According to KPMG, the UK now has the joint fourth-highest rate within the EU, sharing its position with Belgium and Austria, with only Sweden, Denmark and the Netherlands imposing higher rates. Globally, only five countries had rates equal to or above the UK's 50%. The 45% average top rate seen in Western Europe is compared with Asia's 23%. Japan and Aruba are the only countries surveyed outside of Europe with rates of or above 50%. A similar debate is taking place across the pond where the Obama administration is doggedly sticking to its proposals increasing taxation of high-income households, which the President defines as those making more than USD250,000 per year, despite fierce opposition from Congressional Republicans, who are against any sort of tax increase.

Building on the payroll tax reductions, additional tax credits and reduced tax expenditures already contained in the draft American Jobs Act, President Obama announced further measures last month to complete a package targeted at economic growth and deficit reduction in the United States, including the removal of certain tax breaks used by high-income individuals and families.

There is also a desire on both sides of the political divide in the US to simplify the labyrinthine Internal Revenue Code for the both individual and business taxpayers, as attested by thenumerous Congressional hearings on the subject over the last few months.
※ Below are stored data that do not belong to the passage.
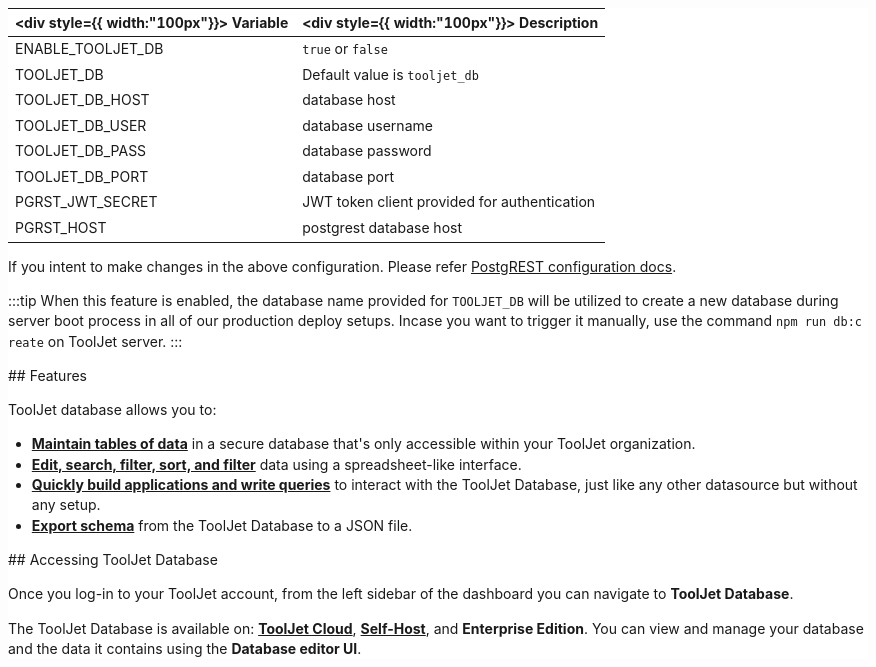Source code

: 
| <div style={{ width:"100px"}}> Variable </div>           | <div style={{ width:"100px"}}> Description </div>                                  |
| ------------------ | -------------------------------------------- |
| ENABLE_TOOLJET_DB  | `true` or `false`                            |
| TOOLJET_DB         | Default value is `tooljet_db`                |
| TOOLJET_DB_HOST    | database host                                |
| TOOLJET_DB_USER    | database username                            |
| TOOLJET_DB_PASS    | database password                            |
| TOOLJET_DB_PORT    | database port                                |
| PGRST_JWT_SECRET   | JWT token client provided for authentication |
| PGRST_HOST         | postgrest database host                      |


If you intent to make changes in the above configuration. Please refer [PostgREST configuration docs](https://postgrest.org/en/stable/configuration.html#environment-variables).

:::tip
When this feature is enabled, the database name provided for `TOOLJET_DB` will be utilized to create a new database during server boot process in all of our production deploy setups.
Incase you want to trigger it manually, use the command `npm run db:create` on ToolJet server.
:::

</div>

<div>
## Features

ToolJet database allows you to:

- **[Maintain tables of data](#accessing-tooljet-database)** in a secure database that's only accessible within your ToolJet organization.
- **[Edit, search, filter, sort, and filter](#database-editor)** data using a spreadsheet-like interface.
- **[Quickly build applications and write queries](#querying-data-from-the-tooljet-database)** to interact with the ToolJet Database, just like any other datasource but without any setup.
- **[Export schema](#export-schema)** from the ToolJet Database to a JSON file.

</div>

<div>
## Accessing ToolJet Database

Once you log-in to your ToolJet account, from the left sidebar of the dashboard you can navigate to **ToolJet Database**.

The ToolJet Database is available on: **[ToolJet Cloud](https://tooljet.com)**, **[Self-Host](/docs/setup/)**, and **Enterprise Edition**. You can view and manage your database and the data it contains using the **Database editor UI**.
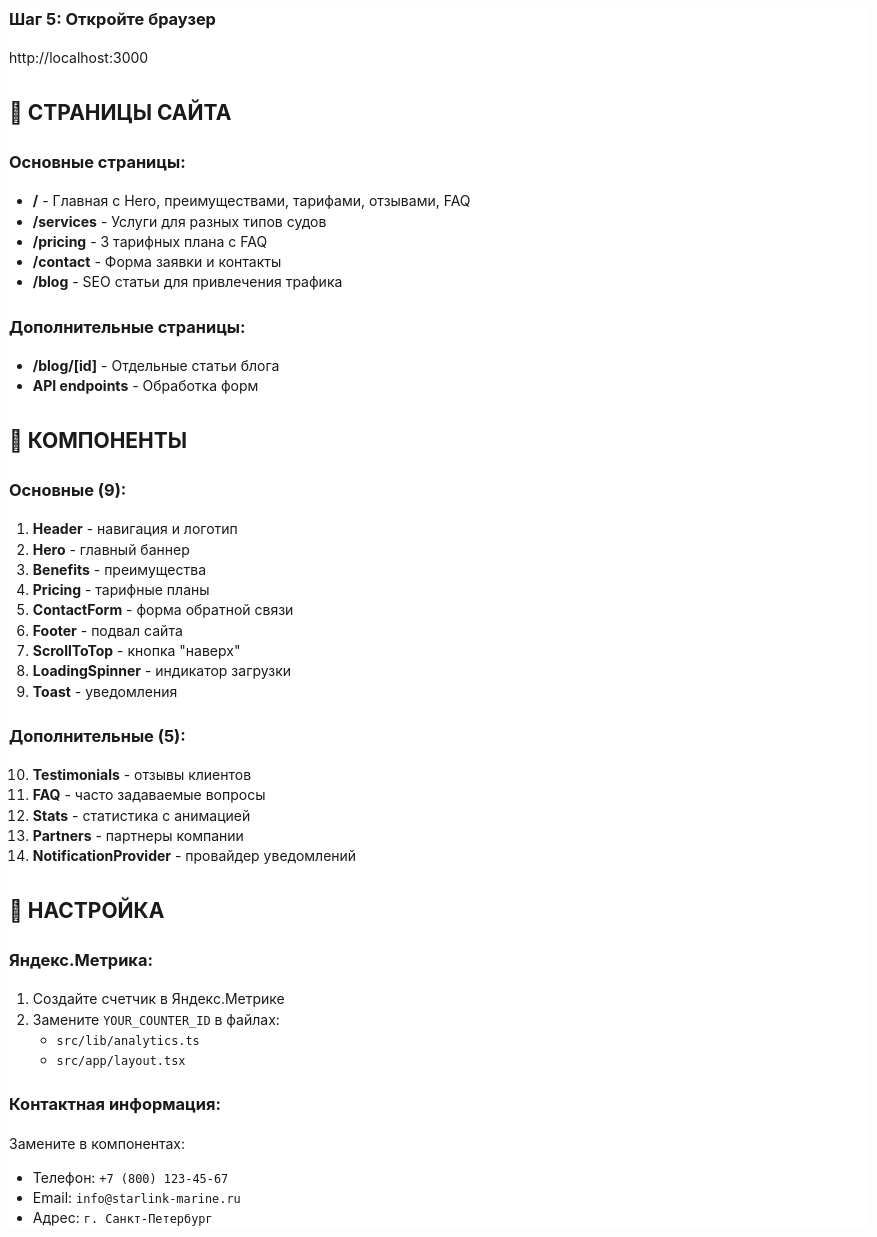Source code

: ### Шаг 5: Откройте браузер
http://localhost:3000

## 📱 СТРАНИЦЫ САЙТА

### Основные страницы:
- **/** - Главная с Hero, преимуществами, тарифами, отзывами, FAQ
- **/services** - Услуги для разных типов судов
- **/pricing** - 3 тарифных плана с FAQ
- **/contact** - Форма заявки и контакты
- **/blog** - SEO статьи для привлечения трафика

### Дополнительные страницы:
- **/blog/[id]** - Отдельные статьи блога
- **API endpoints** - Обработка форм

## 🎨 КОМПОНЕНТЫ

### Основные (9):
1. **Header** - навигация и логотип
2. **Hero** - главный баннер
3. **Benefits** - преимущества
4. **Pricing** - тарифные планы
5. **ContactForm** - форма обратной связи
6. **Footer** - подвал сайта
7. **ScrollToTop** - кнопка "наверх"
8. **LoadingSpinner** - индикатор загрузки
9. **Toast** - уведомления

### Дополнительные (5):
10. **Testimonials** - отзывы клиентов
11. **FAQ** - часто задаваемые вопросы
12. **Stats** - статистика с анимацией
13. **Partners** - партнеры компании
14. **NotificationProvider** - провайдер уведомлений

## 🔧 НАСТРОЙКА

### Яндекс.Метрика:
1. Создайте счетчик в Яндекс.Метрике
2. Замените `YOUR_COUNTER_ID` в файлах:
   - `src/lib/analytics.ts`
   - `src/app/layout.tsx`

### Контактная информация:
Замените в компонентах:
- Телефон: `+7 (800) 123-45-67`
- Email: `info@starlink-marine.ru`
- Адрес: `г. Санкт-Петербург`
Indeed, the need for tax simplification was brought into sharp relief by the findings of a report by a Treasury watchdog which showed that less than 40% of the returns completed by the IRS-sponsored Volunteer Income Tax Assistance programme were completed accurately. However, actions, as the saying goes, speak louder than words, and while Congressmen talk a good game on tax simplification, they are not so sure when it comes to playing it. In fact, each new bill offering temporary relief to taxpayers merely adds to the existing maze of tax compliance.

While personal income tax rises, for the wealthy at least, seem to be the trend at the moment, there have at least been efforts in some countries to simplify the tax compliance burden on individuals. On September 30, the Australian government released draft legislation for consultation on proposals to introduce a standard deduction for individual taxpayers for work-related expenses and the cost of managing tax affairs. According to Assistant Treasurer Bill Shorten, this would remove the hassle of a "shoebox full of receipts" while also simplifying the administrative burden for the Tax Office.

There was also some encouraging news on the simplification front from the UK government, which announced on September 29 that Michael Jack and John Whiting have been appointed as the permanent Chair and Tax Director respectively of the Office of Tax Simplification (OTS), following a recent report that HM Revenue and Customs (HMRC) has 'given up' tax revenue worth over GBP27bn over the last five years as a result of complexity. The OTS was set up in July, 2010, with the intention of finding ways to simplify the tax system and reduce administrative burdens on businesses and individual taxpayers. Commenting on the appointments, Exchequer Secretary to the Treasury, David Gauke, said: "The government believes that taxes should be simple to understand and easy to comply with."

Efforts towards simplifying tax compliance for individual taxpayers in Germany took a step forward last month with the passing by parliament of the amended tax simplification law, although there are doubts that this will make much of an impact. One key element, that of introducing a two-year tax return process, was dropped, and the bill had to be modified in other ways as well in order to clear the Bundesrat, or upper house of parliament.

So, not much good news for individual taxpayers in recent weeks and months if you happen to live in Europe or the United States, and despite some governments' efforts to improve the lot of individual taxpayers, especially in the low- and middle-income groups, these are likely to be cancelled out by the ultimate need to raise revenue.